### SEGÚN LA INFORMACIÓN
a) En el texto sobre los montes en la Biblia, ¿qué levantó Salomón en la colina de Sión?
b) Prosigue el texto sobre los montes en la Biblia a partir de su última oración.

### TEXTO PROPORCIONADO
----------------

En el libro de los Salmos hay frecuentes alusiones a «Sión, mi monte santo» (Sal 2,6; 9,12; 20,3; 48,3.12-13…) porque allí, en esa colina de la ciudad de Jerusalén, Salomón levantó su famoso templo, «la casa de Yahveh» (1Re 6,1). Sin embargo, este gran rey israelita, seducido por sus concubinas extranjeras, también edificó altares a otros dioses en los montes que circundaban la ciudad santa (1Re 11,4-8) e inició una práctica seguida por sus sucesores (v. gr. Jeroboam: 1Re 12,31-33; 13,32-33) que fue perseguida por los profetas (v. gr. Ezequiel: Ez 6,3-4) quienes, a su vez, tenían en las montañas un lugar privilegiado para su encuentro personal con Dios (v. gr. Elías en el Horeb: 1Re 19,8-13; Isaías en Sión con todos los pueblos de la tierra: Is 2,2-3; Ezequiel que es llevado por Dios a «una montaña muy alta»: Ez 40,2…).

----------------

### DATOS MOSTRADOS
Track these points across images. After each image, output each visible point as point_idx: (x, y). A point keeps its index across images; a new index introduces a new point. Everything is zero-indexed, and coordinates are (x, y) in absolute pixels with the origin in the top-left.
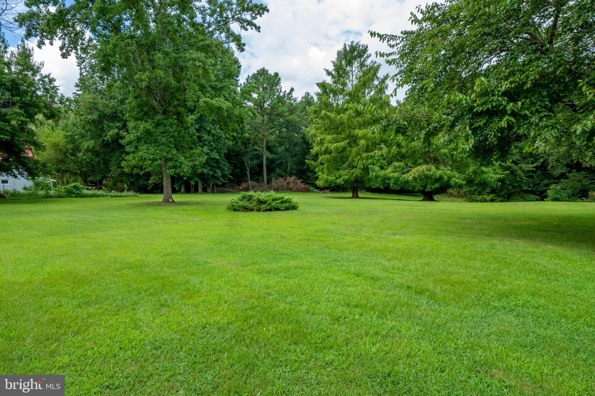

----------------

### TAREAS RESUELTAS
a) Su famoso templo, «la casa de Yahveh».

b)
También Jesús «subió al monte a orar y se pasó la noche en la oración de Dios» (Lc 6,12); «subió al monte» (Mt 5,1) para proclamar las Bienaventuranzas (Mt 5,3-12; Lc 6,20-23); e igualmente en un «monte alto» (Mt 17,1; Lc 9,28), que la tradición ha nombrado «Tabor», se transfiguró ante Pedro, Santiago y Juan (Mt 17,2; Lc 9,29). Incluso en los preámbulos de su pasión y muerte, Jesús se retiró con esos mismos apóstoles a Getsemaní (Mt 26,36-37; Mc 14, 32-33), al «monte de los olivos» (Lc 22,39); siendo así que terminó crucificado en el Gólgota, en el monte Calvario (Mt 26,33) donde entrega a María al discípulo amado (Jn 19,25-27) quien representa a toda la Iglesia que la aclama como Madre; aquella mujer sencilla y buena que, tras recibir el anuncio del ángel (Lc 1,26-38), subió a la montaña de Judea para ayudar a Isabel (Lc 1,39-40) ante su cercano alumbramiento de Juan Bautista, el mayor de los nacidos de mujer (Mt 11,11).
Esta reflexión nos puede parecer teológica o espiritualmente muy elevada y alejada de las creencias de la gente sencilla, de la piedad popular. Sin embargo, el himno de la ciudad de Plasencia, con música de Román de San José Redondo y letra de Cayetano García Martín (Flores 2014, 277), asume estas ideas sobre la montaña sagrada: «Entre las rocas, allá en su altura, // vela tus sueños la Virgen pura // y por tu dicha le pide a Dios…». Y nuestra patrona no es la única que tiene el título o está situada en lugares montañosos; cerca de nosotros, en Cáceres la Virgen de la Montaña, en la Peña de Francia la Virgen del mismo nombre y en la sierra de las Villuercas la Virgen de Guadalupe. Y, sólo por citar otros dos ejemplos significativos, la Virgen de Covadonga en Asturias o la de Monserrat en Cataluña.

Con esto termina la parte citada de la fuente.